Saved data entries
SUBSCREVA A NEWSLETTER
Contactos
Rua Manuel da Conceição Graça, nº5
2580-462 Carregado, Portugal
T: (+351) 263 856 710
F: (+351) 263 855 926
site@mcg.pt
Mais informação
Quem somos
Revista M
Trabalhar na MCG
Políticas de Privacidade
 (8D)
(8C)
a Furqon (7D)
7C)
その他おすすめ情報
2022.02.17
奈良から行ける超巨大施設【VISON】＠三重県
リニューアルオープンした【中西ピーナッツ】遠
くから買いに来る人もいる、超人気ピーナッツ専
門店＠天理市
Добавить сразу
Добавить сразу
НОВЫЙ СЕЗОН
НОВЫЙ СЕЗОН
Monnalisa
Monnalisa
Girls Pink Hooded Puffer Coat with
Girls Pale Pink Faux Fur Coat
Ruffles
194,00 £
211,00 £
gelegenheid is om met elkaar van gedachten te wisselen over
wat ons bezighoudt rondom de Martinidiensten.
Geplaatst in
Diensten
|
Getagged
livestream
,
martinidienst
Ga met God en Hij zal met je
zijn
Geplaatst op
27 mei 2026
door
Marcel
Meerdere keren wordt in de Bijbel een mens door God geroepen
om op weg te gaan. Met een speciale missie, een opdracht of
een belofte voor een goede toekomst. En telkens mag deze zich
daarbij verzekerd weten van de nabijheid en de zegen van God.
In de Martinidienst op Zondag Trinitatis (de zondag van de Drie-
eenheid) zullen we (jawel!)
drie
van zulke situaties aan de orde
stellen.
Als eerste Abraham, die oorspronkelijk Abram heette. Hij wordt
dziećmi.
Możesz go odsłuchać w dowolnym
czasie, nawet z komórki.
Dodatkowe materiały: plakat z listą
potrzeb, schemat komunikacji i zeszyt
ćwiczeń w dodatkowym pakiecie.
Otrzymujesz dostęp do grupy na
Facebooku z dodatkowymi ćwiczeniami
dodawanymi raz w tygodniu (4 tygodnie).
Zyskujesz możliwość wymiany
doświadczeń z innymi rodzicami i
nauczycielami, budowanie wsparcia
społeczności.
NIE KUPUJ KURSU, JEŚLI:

▶ _Exercise_
Copy the items from the very beginning through the line containing "Meerdere keren wordt", and switch "Girls" to "Kids" wherever it appears. Keep everything else the same.

▶ _Written answer_
SUBSCREVA A NEWSLETTER
Contactos
Rua Manuel da Conceição Graça, nº5
2580-462 Carregado, Portugal
T: (+351) 263 856 710
F: (+351) 263 855 926
site@mcg.pt
Mais informação
Quem somos
Revista M
Trabalhar na MCG
Políticas de Privacidade
 (8D)
(8C)
a Furqon (7D)
7C)
その他おすすめ情報
2022.02.17
奈良から行ける超巨大施設【VISON】＠三重県
リニューアルオープンした【中西ピーナッツ】遠
くから買いに来る人もいる、超人気ピーナッツ専
門店＠天理市
Добавить сразу
Добавить сразу
НОВЫЙ СЕЗОН
НОВЫЙ СЕЗОН
Monnalisa
Monnalisa
Kids Pink Hooded Puffer Coat with
Kids Pale Pink Faux Fur Coat
Ruffles
194,00 £
211,00 £
gelegenheid is om met elkaar van gedachten te wisselen over
wat ons bezighoudt rondom de Martinidiensten.
Geplaatst in
Diensten
|
Getagged
livestream
,
martinidienst
Ga met God en Hij zal met je
zijn
Geplaatst op
27 mei 2026
door
Marcel
Meerdere keren wordt in de Bijbel een mens door God geroepen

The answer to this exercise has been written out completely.